*** Opening of Records for this exercise ***

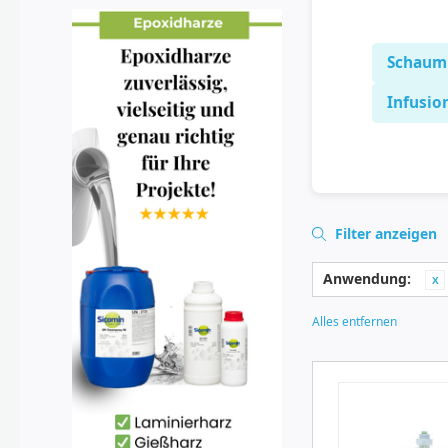
Schaum
Infusio
Filter anzeigen
Anwendung:
Alles entfernen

*** Close of Records for this exercise ***

Could you repeat every record exactly as written, with the pictures left out?

Schaum
Infusio
Filter anzeigen
Anwendung:
Alles entfernen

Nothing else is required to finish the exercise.